Residents who got a first shot of AstraZeneca currently must wait 12 weeks between doses in Ontario, but other provinces have shortened the gap to eight weeks.

Brampton Mayor Patrick Brown wrote to the premier and health minister on Friday asking that Ontario follow suit with an eight-week gap between doses. 

"Residents should have the choice to be fully immunized sooner so they have better protection against variants," wrote Brown, whose community is part of Peel Region, where the Delta variant has been spreading. "Help us crush COVID in Peel!" 

Brown's Mississauga counterpart, Mayor Bonnie Crombie, also wrote a letter calling for a shorter dose interval. She said residents who took a first shot of the AstraZeneca vaccine helped curb the third wave of COVID-19 and are now being left less protected. 

"They are watching family members and friends register (for) and receive second doses, and it is simply not fair," Crombie wrote in her letter Friday. 

Calls have been growing for Ontario to shorten the dosing interval for AstraZeneca recipients as the more infectious Delta variant spreads. Doctors, politicians and those who got AstraZeneca have been urging the government to change its position.

Scientific evidence shows people with one vaccine dose are less protected against the Delta variant. 

An online petition asking the government to shorten the interval to eight weeks for those who got AstraZeneca had more than 2,800 signatures as of Friday afternoon.

Gareth Williams of Burlington, Ont., said he started the petition after he grew frustrated watching second shots get moved up for others.

"We seem to be forgotten," Williams said by phone. 

"I think a lot of people are in the same boat as me. They got it themselves and a lot of other people who have family members that have received it and are frustrated."

Starting Monday, residents of seven Delta variant hot spots who got a first dose of a COVID-19 vaccine on or before May 9 and book accelerated second doses. Those aged 70 and older can already book faster second shots. 

AstraZeneca recipients, however, must still wait 12 weeks for their second shot, whether they opt for another dose of the same vaccine or a shot of a mRNA vaccine. 

Ontario has maintained that 12 weeks is the most effective dosing interval for AstraZeneca, with Health Minister Christine Elliott calling it the "gold standard" on Thursday. 

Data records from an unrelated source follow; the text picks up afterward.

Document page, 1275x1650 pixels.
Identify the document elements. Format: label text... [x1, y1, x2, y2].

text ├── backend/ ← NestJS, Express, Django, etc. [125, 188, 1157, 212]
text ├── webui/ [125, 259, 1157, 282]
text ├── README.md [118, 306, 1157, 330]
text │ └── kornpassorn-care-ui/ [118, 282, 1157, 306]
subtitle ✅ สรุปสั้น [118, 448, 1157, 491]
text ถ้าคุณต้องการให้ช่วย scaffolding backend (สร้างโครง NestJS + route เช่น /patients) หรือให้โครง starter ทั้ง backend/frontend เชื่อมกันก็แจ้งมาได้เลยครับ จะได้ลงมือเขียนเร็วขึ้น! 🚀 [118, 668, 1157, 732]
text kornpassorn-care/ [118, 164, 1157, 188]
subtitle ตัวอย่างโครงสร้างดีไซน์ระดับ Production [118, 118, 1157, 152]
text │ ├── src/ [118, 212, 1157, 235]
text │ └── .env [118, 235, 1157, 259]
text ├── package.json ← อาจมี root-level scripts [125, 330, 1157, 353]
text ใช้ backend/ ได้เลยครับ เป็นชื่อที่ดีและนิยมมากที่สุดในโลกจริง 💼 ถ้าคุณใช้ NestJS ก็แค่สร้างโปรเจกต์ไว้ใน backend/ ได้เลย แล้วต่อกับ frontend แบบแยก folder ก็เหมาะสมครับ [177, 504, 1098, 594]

The province's associate chief medical officer of health has noted, however, that the province is reviewing data on the issue. 

"We're very actively looking now at the data with Public Health Ontario and are actively considering the intervals for those individuals," Dr. Barbara Yaffe said Thursday.

The head of the Ontario Pharmacists Association said AstraZeneca recipients should be able to choose whether to get an earlier second shot in light of the spreading Delta variant or wait for 12 weeks to become fully vaccinated. 

"The benefit of getting people fully vaccinated outweighs any potential decrease in optimal efficacy," Justin Bates wrote on Twitter. 

Ontario stopped administering first doses of AstraZeneca in May over what it said was an increased risk of rare but serious blood clots. It had given out nearly a million doses of the vaccine by that point. 

- With files from Denise Paglinawan.